He said companies that offer high-paying jobs typically focus on locations where there is a well-educated work force.
The new center includes a 24-seat executive conference center, a 90-seat auditorium with six high-tech computer labs, a wireless computer lab, an 80-seat training room and interactive video labs that can be used for meetings and training between Germanna's campuses, other education institutions and businesses.
"If a business wanted to hold a conference with its main office in California, we could do that," Habel said.
Disciplines transferred from the campus's V. Earl Dickinson building to the center will include business, computer technology, math and psychology.
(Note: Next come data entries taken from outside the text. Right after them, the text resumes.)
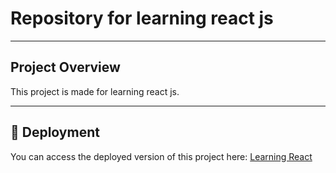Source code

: # Repository for learning react js

---

## Project Overview
This project is made for learning react js.

---

## 🚀 Deployment

You can access the deployed version of this project here:  [Learning React](https://learn-react-zeta-five.vercel.app/)

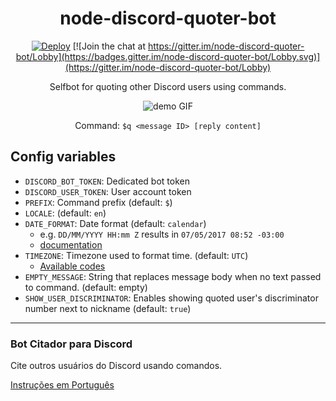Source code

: 
<div align="center">

# node-discord-quoter-bot

[![Deploy](https://www.herokucdn.com/deploy/button.svg)](https://heroku.com/deploy)
[![Join the chat at https://gitter.im/node-discord-quoter-bot/Lobby](https://badges.gitter.im/node-discord-quoter-bot/Lobby.svg)](https://gitter.im/node-discord-quoter-bot/Lobby)

Selfbot for quoting other Discord users using commands.

![demo GIF](https://raw.githubusercontent.com/kelvinss/node-discord-quoter-bot/master/readme/pt_demo.gif)

Command: `$q <message ID> [reply content]`

</div>




## Config variables

* `DISCORD_BOT_TOKEN`:  Dedicated bot token
* `DISCORD_USER_TOKEN`:  User account token
* `PREFIX`:  Command prefix (default: `$`)
* `LOCALE`:  (default: `en`)
* `DATE_FORMAT`:  Date format (default: `calendar`)
  - e.g. `DD/MM/YYYY HH:mm Z` results in `07/05/2017 08:52 -03:00`
  - [documentation](https://momentjs.com/docs/#/displaying/format/)
* `TIMEZONE`: Timezone used to format time. (default: `UTC`)
  - [Available codes](https://en.wikipedia.org/wiki/List_of_tz_database_time_zones)
* `EMPTY_MESSAGE`: String that replaces message body when no text passed to command. (default: empty)
* `SHOW_USER_DISCRIMINATOR`: Enables showing quoted user's discriminator number next to nickname (default: `true`)


---

### Bot Citador para Discord

Cite outros usuários do Discord usando comandos.

[Instruções em Português](https://github.com/kelvinss/node-discord-quoter-bot/blob/master/README.pt.md)
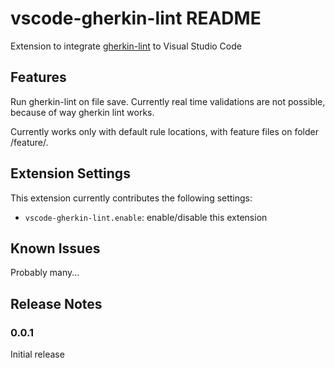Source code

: # vscode-gherkin-lint README

Extension to integrate [gherkin-lint](https://github.com/vsiakka/gherkin-lint) to Visual Studio Code

## Features

Run gherkin-lint on file save. Currently real time validations are not possible, because of way gherkin lint works.

Currently works only with default rule locations, with feature files on folder /feature/.

## Extension Settings

This extension currently contributes the following settings:

* `vscode-gherkin-lint.enable`: enable/disable this extension

## Known Issues

Probably many...

## Release Notes

### 0.0.1

Initial release
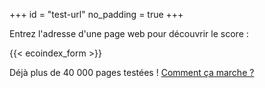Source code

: +++
id = "test-url"
no_padding = true
+++

Entrez l'adresse d'une page web pour découvrir le score :

{{< ecoindex_form >}}

Déjà plus de 40 000 pages testées ! [Comment ça marche ?](/comment-ca-marche/)
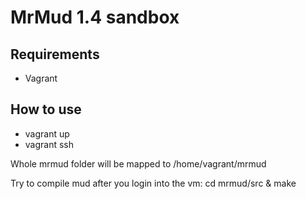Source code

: # MrMud 1.4 sandbox

## Requirements

* Vagrant

## How to use

* vagrant up
* vagrant ssh

Whole mrmud folder will be mapped to /home/vagrant/mrmud

Try to compile mud after you login into the vm: cd mrmud/src & make
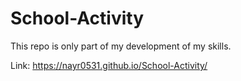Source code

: # School-Activity
This repo is only part of my development of my skills.

Link: https://nayr0531.github.io/School-Activity/
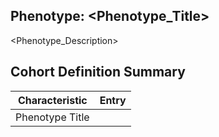 ## Phenotype: <Phenotype_Title>
<Phenotype_Description>

## Cohort Definition Summary
| Characteristic | Entry |
| ------ | ------ |
| Phenotype Title | <Title> |
| Author(s) and Affiliation(s) | <Authors_And_Affiliations> |
| Date of Submission | <Date_Of_Submission> |
| Modality | <Modality> |

## Source Data
| Links |
| ------ |
| <a href="http://github.com/OHDSI/PhenotypeLibrary/blob/master/OHDSI%20Gold%20Standard%20Phenotype%20Library/Books/<Phenotype_Title_Link>/<Cohort_Definition_Title_Link>/Implementation" target="_blank">Implementation File</a> |

### Development Process
<Development_Methodology>


| Field | Value |
| ------ | ------ |
| Time | <timestamp> |
| Name | <name> |
| Email | <email> |
| Position | <position> |
| Institution | <institution> |
| OHDSI Forum Handle | <ohdsi_forum_handle> |
| ORCID | <orcid> |
| Provenance Phenotype | <provenance_book> |
| Provenance Cohort Definition | <provenance_chapter> |
| Provenance Rationale | <provenance_rationale> |
| Did Phenotype Exist? | <coh_book_exist> |
| Phenotype | <coh_existing_books> |
| New Phenotype | <coh_book_title> |
| Phenotype Clinical Description | <coh_book_clinical_description> |
| Phenotype Therapeutic Areas | <coh_therapeutic_areas_book> |
| Phenotype Tags | <coh_tags_book> |
| Cohort Definition | <coh_chapter_title> |
| Cohort Definition Description | <coh_definition_description> |
| Cohort Development Process | <coh_development_process> |
| Cohort Phenotype Modality | <coh_phenotype_modality> |
| Cohort Definition Tags | <coh_tags_chapter> |
| Cohort Provenance | <coh_provenance> |
| Cohort Validation | <coh_previous_validation> |
| Validation Procedure Description | <coh_valid_proc_desc> |
| Validation Data Description | <coh_valid_data_desc> |
| CDM Version | <coh_cdm_version> |
| Vocabulary Version | <coh_vocab_version> |
| Validation Modality | <coh_validation_modality> |
| True Positives | <coh_true_pos> |
| True Negatives | <coh_true_neg> |
| False Positives | <coh_false_pos> |
| False Negatives | <coh_false_neg> |
| Inconclusive | <coh_inconclusive> |
| Additional Comments | <coh_add_comms> |


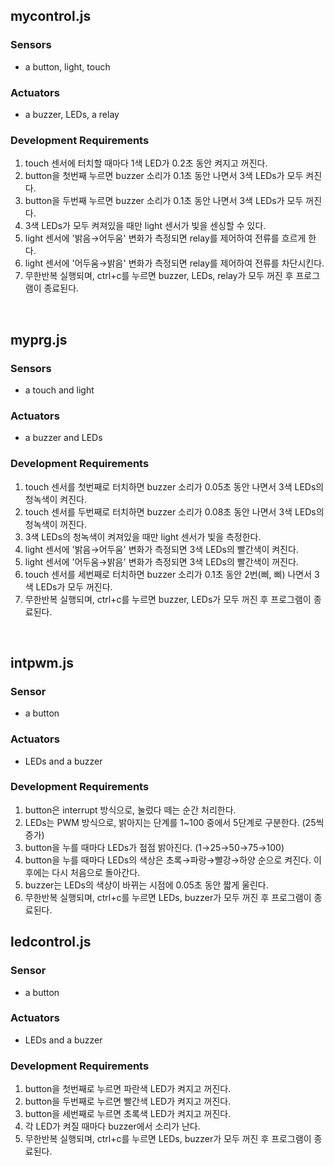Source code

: ## mycontrol.js
### Sensors
- a button, light, touch
### Actuators
- a buzzer, LEDs, a relay
### Development Requirements
1. touch 센서에 터치할 때마다 1색 LED가 0.2초 동안 켜지고 꺼진다.
2. button을 첫번째 누르면 buzzer 소리가 0.1초 동안 나면서 3색 LEDs가 모두 켜진다.
3. button을 두번째 누르면 buzzer 소리가 0.1초 동안 나면서 3색 LEDs가 모두 꺼진다.
4. 3색 LEDs가 모두 켜져있을 때만 light 센서가 빛을 센싱할 수 있다.
5. light 센서에 '밝음→어두움' 변화가 측정되면 relay를 제어하여 전류를 흐르게 한다.
6. light 센서에 '어두움→밝음' 변화가 측정되면 relay를 제어하여 전류를 차단시킨다.
7. 무한반복 실행되며, ctrl+c를 누르면 buzzer, LEDs, relay가 모두 꺼진 후 프로그램이 종료된다.
<br>

## myprg.js
### Sensors
- a touch and light
### Actuators
- a buzzer and LEDs
### Development Requirements
1. touch 센서를 첫번째로 터치하면 buzzer 소리가 0.05초 동안 나면서 3색 LEDs의 청녹색이 켜진다.
2. touch 센서를 두번째로 터치하면 buzzer 소리가 0.08초 동안 나면서 3색 LEDs의 청녹색이 꺼진다.
3. 3색 LEDs의 청녹색이 켜져있을 때만 light 센서가 빛을 측정한다.
4. light 센서에 '밝음→어두움' 변화가 측정되면 3색 LEDs의 빨간색이 켜진다.
5. light 센서에 '어두움→밝음' 변화가 측정되면 3색 LEDs의 빨간색이 꺼진다.
6. touch 센서를 세번째로 터치하면 buzzer 소리가 0.1초 동안 2번(삐, 삐) 나면서 3색 LEDs가 모두 꺼진다.
7. 무한반복 실행되며, ctrl+c를 누르면 buzzer, LEDs가 모두 꺼진 후 프로그램이 종료된다.
<br>

## intpwm.js
### Sensor
- a button
### Actuators
- LEDs and a buzzer
### Development Requirements
1. button은 interrupt 방식으로, 눌렀다 떼는 순간 처리한다.
2. LEDs는 PWM 방식으로, 밝아지는 단계를 1~100 중에서 5단계로 구분한다. (25씩 증가)
3. button을 누를 때마다 LEDs가 점점 밝아진다. (1→25→50→75→100)
4. button을 누를 때마다 LEDs의 색상은 초록→파랑→빨강→하양 순으로 켜진다. 이후에는 다시 처음으로 돌아간다.
5. buzzer는 LEDs의 색상이 바뀌는 시점에 0.05초 동안 짧게 울린다.
6. 무한반복 실행되며, ctrl+c를 누르면 LEDs, buzzer가 모두 꺼진 후 프로그램이 종료된다.

## ledcontrol.js
### Sensor
- a button
### Actuators
- LEDs and a buzzer
### Development Requirements
1. button을 첫번째로 누르면 파란색 LED가 켜지고 꺼진다.
2. button을 두번째로 누르면 빨간색 LED가 켜지고 꺼진다.
3. button을 세번째로 누르면 초록색 LED가 켜지고 꺼진다.
4. 각 LED가 켜질 때마다 buzzer에서 소리가 난다.
5. 무한반복 실행되며, ctrl+c를 누르면 LEDs, buzzer가 모두 꺼진 후 프로그램이 종료된다.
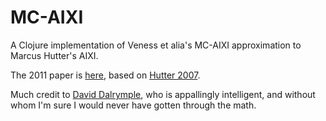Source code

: MC-AIXI
=======

A Clojure implementation of Veness et alia's MC-AIXI approximation to Marcus Hutter's AIXI.

The 2011 paper is [here](http://jair.org/papers/paper3125.html), based on [Hutter 2007](http://www.hutter1.net/ai/aixigentle.htm).

Much credit to [David Dalrymple](http://davidad.org/), who is appallingly intelligent, and without whom I'm sure I would never have gotten through the math.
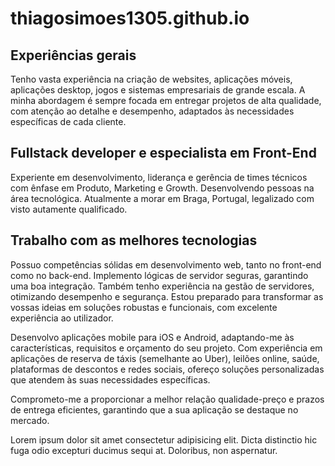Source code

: # thiagosimoes1305.github.io

## Experiências gerais

Tenho vasta experiência na criação de websites, aplicações móveis, aplicações desktop, jogos e sistemas empresariais de grande escala. A minha abordagem é sempre focada em entregar projetos de alta qualidade, com atenção ao detalhe e desempenho, adaptados às necessidades específicas de cada cliente. 

## Fullstack developer e especialista em Front-End

Experiente em desenvolvimento, liderança e gerência de times técnicos com ênfase em Produto, Marketing e Growth. Desenvolvendo pessoas na área tecnológica. Atualmente a morar em Braga, Portugal, legalizado com visto autamente qualificado.

## Trabalho com as melhores tecnologias

Possuo competências sólidas em desenvolvimento web, tanto no front-end como no back-end. Implemento lógicas de servidor seguras, garantindo uma boa integração. Também tenho experiência na gestão de servidores, otimizando desempenho e segurança. Estou preparado para transformar as vossas ideias em soluções robustas e funcionais, com excelente experiência ao utilizador. 


Desenvolvo aplicações mobile para iOS e Android, adaptando-me às características, requisitos e orçamento do seu projeto. Com experiência em aplicações de reserva de táxis (semelhante ao Uber), leilões online, saúde, plataformas de descontos e redes sociais, ofereço soluções personalizadas que atendem às suas necessidades específicas.

Comprometo-me a proporcionar a melhor relação qualidade-preço e prazos de entrega eficientes, garantindo que a sua aplicação se destaque no mercado.

Lorem ipsum dolor sit amet consectetur adipisicing elit. Dicta distinctio hic fuga odio excepturi ducimus sequi at. Doloribus, non aspernatur.
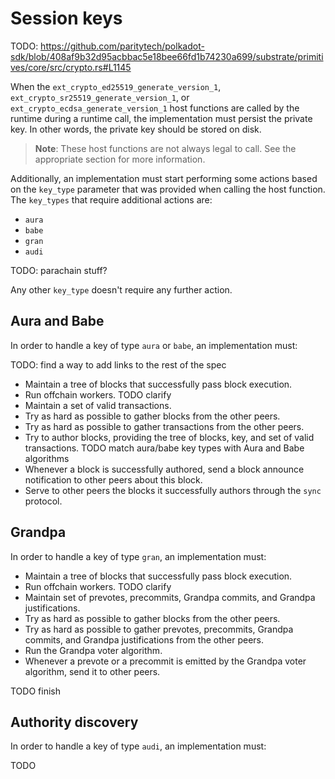 # Session keys

TODO: https://github.com/paritytech/polkadot-sdk/blob/408af9b32d95acbbac5e18bee66fd1b74230a699/substrate/primitives/core/src/crypto.rs#L1145

When the `ext_crypto_ed25519_generate_version_1`, `ext_crypto_sr25519_generate_version_1`, or `ext_crypto_ecdsa_generate_version_1` host functions are called by the runtime during a runtime call, the implementation must persist the private key. In other words, the private key should be stored on disk.

> **Note**: These host functions are not always legal to call. See the appropriate section for more information.

Additionally, an implementation must start performing some actions based on the `key_type` parameter that was provided when calling the host function. The `key_types` that require additional actions are:

- `aura`
- `babe`
- `gran`
- `audi`

TODO: parachain stuff?

Any other `key_type` doesn't require any further action.

## Aura and Babe

In order to handle a key of type `aura` or `babe`, an implementation must:

TODO: find a way to add links to the rest of the spec

- Maintain a tree of blocks that successfully pass block execution.
- Run offchain workers. TODO clarify
- Maintain a set of valid transactions.
- Try as hard as possible to gather blocks from the other peers.
- Try as hard as possible to gather transactions from the other peers.
- Try to author blocks, providing the tree of blocks, key, and set of valid transactions. TODO match aura/babe key types with Aura and Babe algorithms
- Whenever a block is successfully authored, send a block announce notification to other peers about this block.
- Serve to other peers the blocks it successfully authors through the `sync` protocol.

## Grandpa

In order to handle a key of type `gran`, an implementation must:

- Maintain a tree of blocks that successfully pass block execution.
- Run offchain workers. TODO clarify
- Maintain set of prevotes, precommits, Grandpa commits, and Grandpa justifications.
- Try as hard as possible to gather blocks from the other peers.
- Try as hard as possible to gather prevotes, precommits, Grandpa commits, and Grandpa justifications from the other peers.
- Run the Grandpa voter algorithm.
- Whenever a prevote or a precommit is emitted by the Grandpa voter algorithm, send it to other peers.

TODO finish

## Authority discovery

In order to handle a key of type `audi`, an implementation must:

TODO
It also will offer visual and decorative design, the business of music and project management courses.
Having the new facility will allow the college to begin offering such things as classes in Cisco Certified Networking, Network+, Server+, Network Security and Certified Internet Webmaster, as well as testing for professional certifications, Habel said.
She said the center also will serve as an incubator for programs that can be offered at the Workforce Development Center Germanna plans to open in Culpeper in 2006.
"There isn't enough room at Locust Grove to do a lot of innovative programs," Habel said. "We hope to have curriculums ready so we can move right into Culpeper with programs that are mature and well planned."
The Fredericksburg campus's V. Earl Dickinson Building, which opened in 1997, will continue to house over 150 classes, the library, tutoring center, testing center, administrative offices, student lounge and bookstore.
It also will now have room for Old Dominion University to offer TeleTechnet classes there next semester, Habel said. Previously, they were available only at Germanna's Locust Grove campus, although the University of Richmond's School of Continuing Students recently began offering a "weekend college" at the Fredericksburg campus.
"We'll be able to provide community members with a way to get bachelor's and master's degrees that they weren't able to access before locally," Habel said.